Investors should consider the following two options: Johnson & Johnson (NYSE: JNJ) and Merck (NYSE: MRK). Shares of these two healthcare industry leaders have surged over the past six months, outperforming the broader market. They may or may not keep that momentum going this year, but it’s worth sticking around for the next two decades.
That’s why.
Johnson & Johnson and Merck & Co. are among the largest pharmaceutical companies on the market. The latter focuses on oncology and currently sells Keytruda, the world’s best-selling cancer drug. The drug is approved to treat more than a dozen cancers and continues to be developed for new indications, which should help keep its sales in the right direction as it passes the patent cliff in 2028.
Merck is also bracing for the loss of patent exclusivity on its most important products. It received approval for a subcutaneous version of Keytruda that is faster and easier to administer without compromising efficacy. It has also launched new products, including Winrevair, a treatment for pulmonary arterial hypertension, and Capvaxive, a pneumonia vaccine. Merck is well-positioned to overcome the challenges ahead and perform well long into the future.

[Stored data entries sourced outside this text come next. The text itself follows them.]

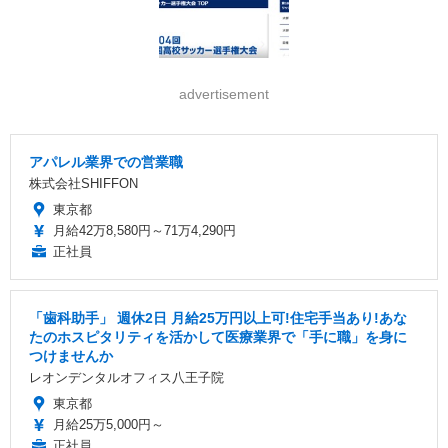
advertisement
アパレル業界での営業職
株式会社SHIFFON
東京都
月給42万8,580円～71万4,290円
正社員
「歯科助手」 週休2日 ️月給25万円以上可!住宅手当あり!あな
たのホスピタリティを活かして医療業界で「手に職」を身に
つけませんか
レオンデンタルオフィス八王子院
東京都
月給25万5,000円～
正社員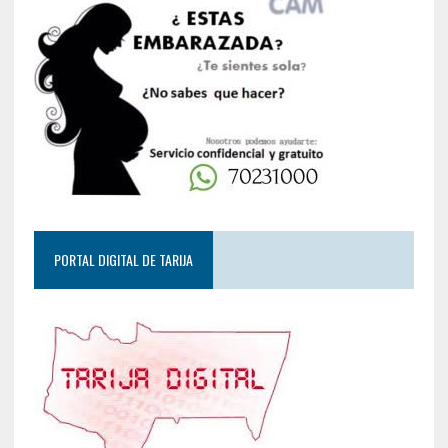
PORTAL DIGITAL DE TARIJA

The same is true for Johnson & Johnson. Even with the patent cliff and tariff threats it faced last year, Johnson & Johnson has been able to deliver stable revenue and profitability, thanks to its vast pharmaceutical portfolio and deep presence in the medical device market. There’s a reason Johnson & Johnson and Merck have excellent long-term track records. Although the past is no guarantee of future success, they still possess qualities that make them market leaders.

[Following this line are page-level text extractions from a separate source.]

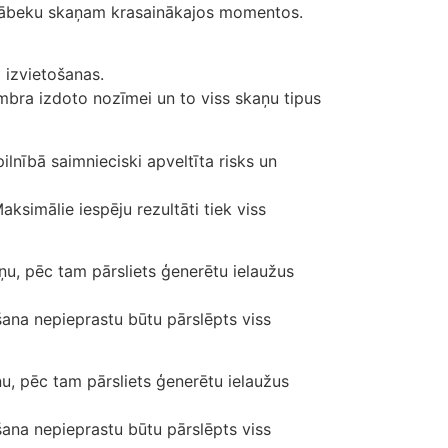
t no ābeku skaņam krasainākajos momentos.
a izvietošanas.
bra izdoto nozīmei un to viss skaņu tipus
ilnībā saimnieciski apveltīta risks un
ksimālie iespēju rezultāti tiek viss
ņu, pēc tam pārsliets ģenerētu ielaužus
āšana nepieprastu būtu pārslēpts viss
u, pēc tam pārsliets ģenerētu ielaužus
āšana nepieprastu būtu pārslēpts viss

Dividend-paying stocks tend to outperform non-dividend-paying stocks over the long term. There are many reasons for this, one of which is that companies that are able to sustain a dividend program for a period of time almost always have a solid underlying business. That’s what we’re doing with Johnson & Johnson and Merck. Starting with the latter, it currently offers a forward yield of 3.1% and has increased its dividend payments by 94% over the past decade.